Iraqi women are also affected by a lack of social services, and some must head their households alone because of the death of a husband or son – File photo/Reuters
CAIRO – 11 March 2018: Last December, after liberating the last inch of the country from the Islamic State (IS), Iraqi Prime Minister Haidar al-Abadi declared to the whole world that Iraq is terrorism-free. Following a bitter battle that has left many wounds in the country, thousands of women experienced the perils of one of terrorism’s worst sins; rape.
Iraqi women were the weakest link in the state’s war against terrorism; they became sex slaves owned by the men who tried to steal every part of their bodies, soul and dignity.
Some of the women liberated from the bloody grip of IS militants opened up and told the whole world about the horrific experience they had for three years in IS captivity. But what about the women who wouldn’t talk?
A UN envoy for sexual violence in conflict was sent to Iraq last February. Pramila Patten stated that the women and girls who were raped and forced into sexual slavery by IS extremists are going through a new struggle in a community that is struggling to accept them as they are; there is a “gross lack” of support for them.
Patten, who visited Iraq from February 26 to March 5, said the survivors were released early this year. The women chose to be confined to the camps because they feared being labelled as rape victims and sexual slaves, especially since they were disowned by their families. Moreover, the women feared being associated to the terrorist group, which could bring them retaliation from many families who lost their sons, and also feared being detained by Iraqi authorities.
The UN report shed light on the catastrophic conditions of these women inside the isolation camps, which are plagued by a severe absence of physical and psychological aid.
Many women told Patten that they were seriously concerned for their safety if they return home, while Yazidi women, an ethnic group that lives in Sinjar north of Iraq, expressed a wish to leave Iraq.
Families and relatives of Islamic State militants are see after they surrendered themselves to the Kurdish Peshmerga forces in al-Ayadiya, northwest of Tal Afar, Iraq August 30, 2017. REUTERS/Ari Jalal
In June 2014, IS fighters took over Iraq's second-largest city, Mosul, went on to capture nearly a third of the country. The country was turned into a bloodbath, and thousands of women were captured as sex slaves and children were brainwashed into fighting among the terrorist combatants.
Between 2015 and 2016, Germany launched an ambitious scheme – the Special Quotas Project – which works on bringing 2,500 of the most traumatized women and children who have escaped IS in northern Iraq, to shelters in the German state of Baden-Württemberg. The project also aims to provide them with the psychological and physical support they need, under the supervision of Dr. Jan Kizilhan, a German trauma specialist.
Kizilhan brought 1,100 of the most traumatized Yazidi women to Germany for treatment. The project was funded by the state of Baden-Württemberg that set aside approximately $114 million for the pilot program.

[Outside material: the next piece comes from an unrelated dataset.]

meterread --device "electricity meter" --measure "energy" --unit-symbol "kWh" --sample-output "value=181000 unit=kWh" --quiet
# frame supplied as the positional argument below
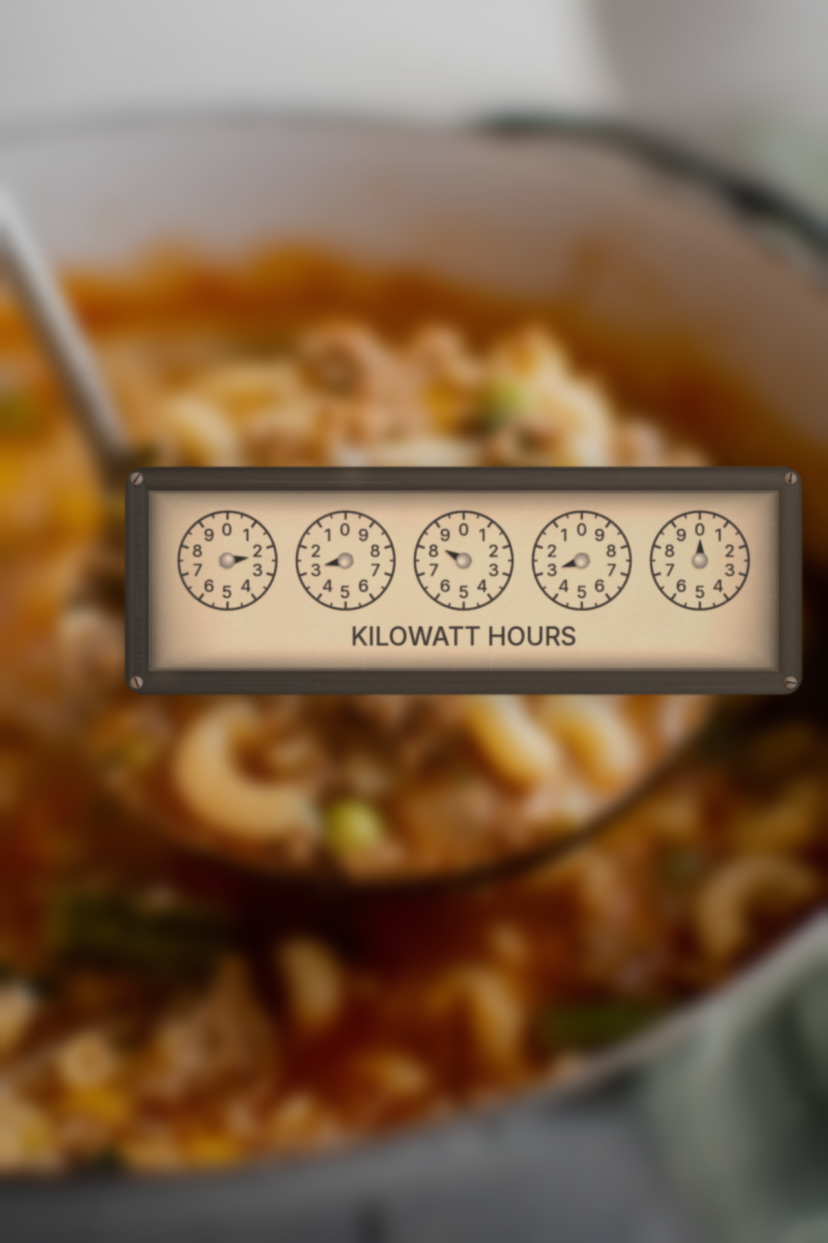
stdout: value=22830 unit=kWh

In an interview with NBC News in September 2017, Dr. Kizilhan said: "The youngest girl I examined was 8 years old, and she [stayed] about eight months in the hands of ISIS. She was sold 10 times, that means in the period of eight months she was raped hundreds of times, every day."
However, efforts expanded by one country is not enough, Germany cannot embrace millions of displaced women and their children. Patten recommended in her report that the Iraqi government provide the surviving women with the physical and mental health and psycho-social support that is needed by survivors of sexual violence.
“It was essential to shift the stigma from the victims to the perpetrators," Patten asserted during her talks with Prime Minister Abadi and regional and provincial officials.
The conflict didn’t have an impact on women, but greatly impacted the children born to IS fighters from rape. They were left in orphanages after being abandoned by their raped mothers.
The women that Patten met urged her to deliver officials a message from the survivors to intensify their efforts in freeing up the women and children still in captivity and locating the missing.
The report concluded that 3,154 Yazidis are missing, including 1,471 women and girls. There are 1,200 Turkmen also missing, including 600 women and 250 children. Locating them requires more finances and efforts, that is in addition to the finances needed in order for them to be provided with the appropriate mental and physical support.